Depending on your diet, the celebration of Pesach isn’t so simple in Finland. Although here, typical grocery store items are made with fewer additives than we are accustomed to in America, starches and wheat are staples of the Finnish diet. Stores sell foods from around the world, but I’ve noticed that many Finns still eat their puuroa (porridge), ruisleipä (rye bread) and other traditional foods on a regular basis.
If one wanted to eat matzah during Passover, they would have to order it online (which I forgot to do.) But I got my fill of matzah at the community seder the first night, where I was responsible for leading kids’ games during magid, the longest portion of the ceremony. On the second night, I got together with a few of my friends from Finland, Mexico, Israel and Russia. Although it’s hard to find a written copy of the Haggadah outside of the synagogue in Finland, we looked up portions on our phone and did our best explanations for those who hadn’t had a seder before. My friend from Mexico did most of the cooking, so we were treated to latkes with salsa and Sephardic haroset.
Shoshana and I spent the rest of our break traveling in Vienna. We sought out a few gluten-free restaurants, which we thought would be the closest thing to kosher for Passover, and definitely had our fill of schnitzel. We met up with the JDC Fellow in Cologne, who was visiting her friend from the European Center of Jewish Students.

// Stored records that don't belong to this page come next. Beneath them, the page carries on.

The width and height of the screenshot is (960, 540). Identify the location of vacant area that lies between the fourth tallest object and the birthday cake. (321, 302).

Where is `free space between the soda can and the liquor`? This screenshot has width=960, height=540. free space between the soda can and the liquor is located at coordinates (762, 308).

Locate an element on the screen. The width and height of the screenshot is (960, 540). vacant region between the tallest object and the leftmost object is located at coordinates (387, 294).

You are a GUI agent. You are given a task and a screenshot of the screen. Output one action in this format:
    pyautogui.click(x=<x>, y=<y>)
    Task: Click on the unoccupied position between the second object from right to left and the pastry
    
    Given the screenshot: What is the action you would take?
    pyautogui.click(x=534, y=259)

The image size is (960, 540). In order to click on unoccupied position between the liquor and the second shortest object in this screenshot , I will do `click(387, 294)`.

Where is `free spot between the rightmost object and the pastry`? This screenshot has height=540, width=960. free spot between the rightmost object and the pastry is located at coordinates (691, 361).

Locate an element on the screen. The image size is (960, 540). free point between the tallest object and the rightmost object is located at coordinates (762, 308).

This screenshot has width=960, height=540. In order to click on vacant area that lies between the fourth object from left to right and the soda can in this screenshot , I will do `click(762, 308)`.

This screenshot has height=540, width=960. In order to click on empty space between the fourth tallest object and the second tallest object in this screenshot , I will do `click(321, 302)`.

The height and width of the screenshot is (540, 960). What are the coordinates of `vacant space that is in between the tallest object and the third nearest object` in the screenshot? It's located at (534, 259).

So we learned a little about Jewish life in Vienna, but spent most of our time sightseeing and marveling at the seemingly endless stretches of opulent, important neoclassical buildings. On a rainy Easter Monday, we took a day trip to Salzburg, where we visited Mozart’s house and birthplace and a hilltop fortress. Excited about leaving the Nordics, we hadn’t exactly packed for the colder weather, but we made do and I was glad I brought a raincoat.